··· Data to process

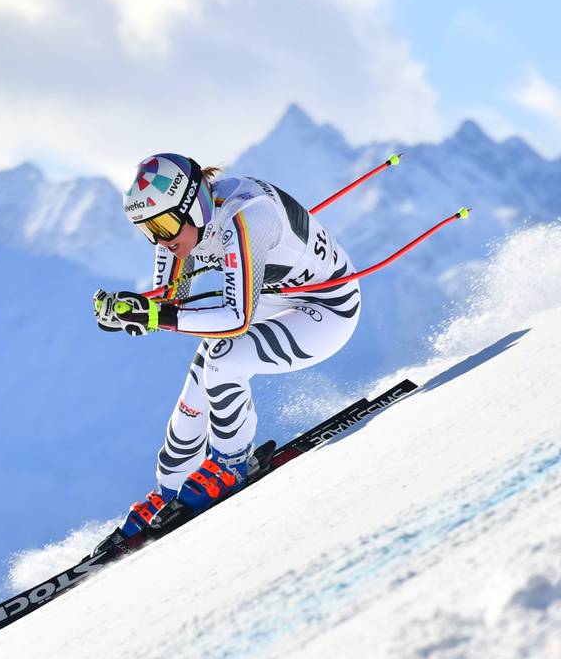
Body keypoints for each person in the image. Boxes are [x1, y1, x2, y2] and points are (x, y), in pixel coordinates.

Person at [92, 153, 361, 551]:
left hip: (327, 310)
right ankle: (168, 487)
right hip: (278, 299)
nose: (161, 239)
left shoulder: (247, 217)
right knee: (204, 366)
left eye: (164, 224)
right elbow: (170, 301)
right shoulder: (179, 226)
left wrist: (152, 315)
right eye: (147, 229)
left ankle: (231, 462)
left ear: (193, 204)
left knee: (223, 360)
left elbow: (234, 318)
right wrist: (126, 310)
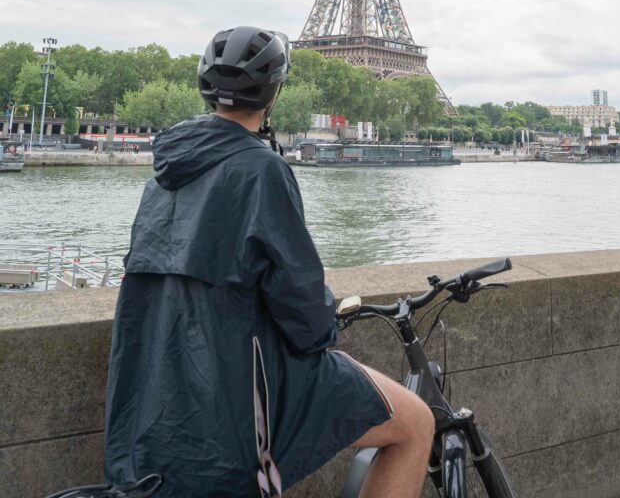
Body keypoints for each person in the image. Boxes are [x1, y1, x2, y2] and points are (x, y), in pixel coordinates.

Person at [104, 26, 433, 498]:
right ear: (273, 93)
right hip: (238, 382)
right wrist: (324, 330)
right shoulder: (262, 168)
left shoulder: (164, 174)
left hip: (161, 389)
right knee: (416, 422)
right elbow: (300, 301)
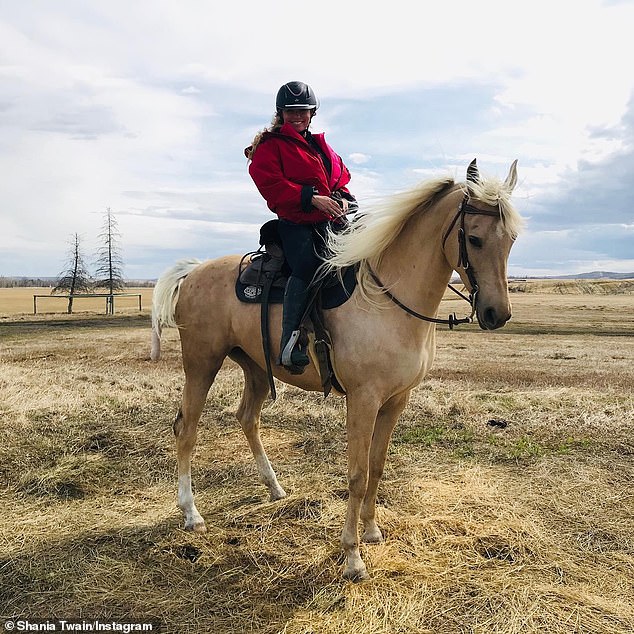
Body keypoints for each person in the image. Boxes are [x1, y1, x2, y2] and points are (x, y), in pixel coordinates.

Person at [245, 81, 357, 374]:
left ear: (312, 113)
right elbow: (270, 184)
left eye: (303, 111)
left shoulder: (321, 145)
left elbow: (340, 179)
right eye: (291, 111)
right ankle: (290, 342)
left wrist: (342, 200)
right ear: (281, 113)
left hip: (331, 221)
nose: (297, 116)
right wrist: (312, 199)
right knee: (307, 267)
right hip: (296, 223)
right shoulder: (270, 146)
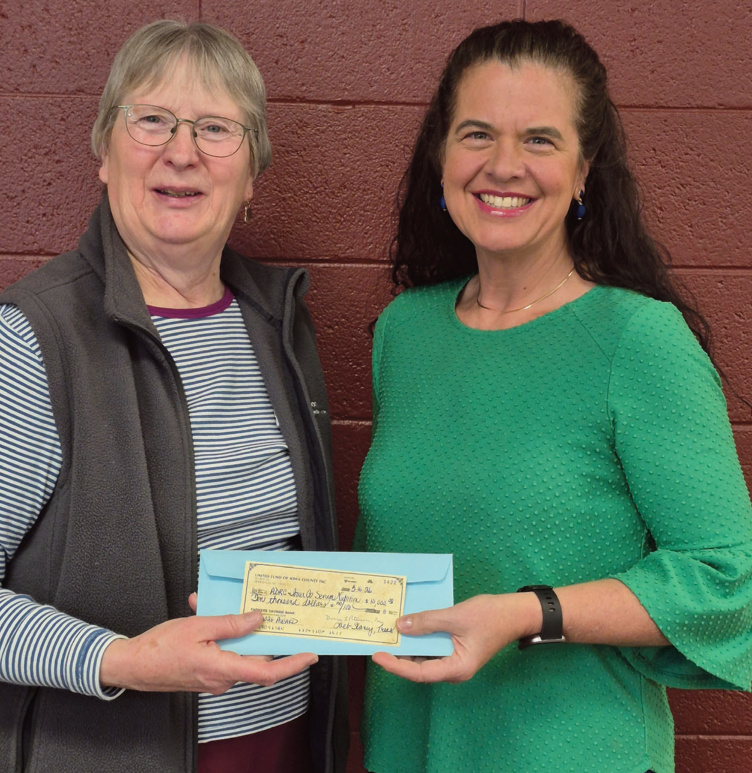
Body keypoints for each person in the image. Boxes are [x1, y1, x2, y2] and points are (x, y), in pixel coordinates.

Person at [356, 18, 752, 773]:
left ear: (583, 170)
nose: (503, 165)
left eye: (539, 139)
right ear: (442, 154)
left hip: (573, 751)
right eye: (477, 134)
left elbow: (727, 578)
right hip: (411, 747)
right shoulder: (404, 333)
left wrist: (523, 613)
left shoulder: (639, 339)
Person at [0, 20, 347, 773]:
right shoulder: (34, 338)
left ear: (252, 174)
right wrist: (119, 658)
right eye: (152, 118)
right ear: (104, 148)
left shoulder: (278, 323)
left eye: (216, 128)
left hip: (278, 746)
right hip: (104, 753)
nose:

······

Output the entries above exactly. Drop the pictures.

» Worked solution:
Body keypoints for each person in the image. Boxes are [x1, y1, x2, y2] and points are (x, y), in pixel coordinates.

Person at [92, 153, 361, 551]:
left hip: (327, 310)
right ankle: (168, 487)
right hip: (278, 299)
nose: (161, 239)
left shoulder: (247, 217)
right knee: (204, 366)
left eye: (164, 224)
right elbow: (170, 301)
right shoulder: (179, 226)
left wrist: (152, 315)
right eye: (147, 229)
left ankle: (231, 462)
left ear: (193, 204)
left knee: (223, 360)
left elbow: (234, 318)
right wrist: (126, 310)
Body keypoints for each person in the image. Boxes are [x1, y1, x2, y2] and points are (x, y), in pixel coordinates.

Person at [104, 26, 433, 498]:
right ear: (273, 93)
right hip: (238, 382)
right wrist: (324, 330)
right shoulder: (262, 168)
left shoulder: (164, 174)
left hip: (161, 389)
right knee: (416, 422)
right elbow: (300, 301)
Body keypoints for each person in the image. Boxes are [x1, y1, x2, y2] and points are (x, y), in pixel coordinates.

Person at [245, 81, 357, 374]:
left ear: (312, 113)
right elbow: (270, 184)
left eye: (303, 111)
left shoulder: (321, 145)
left elbow: (340, 179)
right eye: (291, 111)
right ankle: (290, 342)
left wrist: (342, 200)
right ear: (281, 113)
left hip: (331, 221)
nose: (297, 116)
right wrist: (312, 199)
right knee: (307, 267)
right hip: (296, 223)
right shoulder: (270, 146)
Body keypoints for each person in the image. Boxes are [x1, y1, x2, y2] and points are (x, y), in pixel coordinates.

Person at [356, 18, 752, 773]:
left ear: (583, 170)
nose: (503, 165)
left eye: (539, 139)
right ear: (442, 154)
left hip: (573, 751)
right eye: (477, 134)
left elbow: (727, 578)
right hip: (411, 747)
right shoulder: (404, 333)
left wrist: (523, 613)
left shoulder: (639, 339)
Person at [0, 20, 347, 773]:
right shoulder: (34, 338)
left ear: (252, 174)
right wrist: (119, 658)
right eye: (152, 118)
right ear: (104, 148)
left shoulder: (278, 323)
left eye: (216, 128)
left hip: (278, 746)
right hip: (104, 753)
nose:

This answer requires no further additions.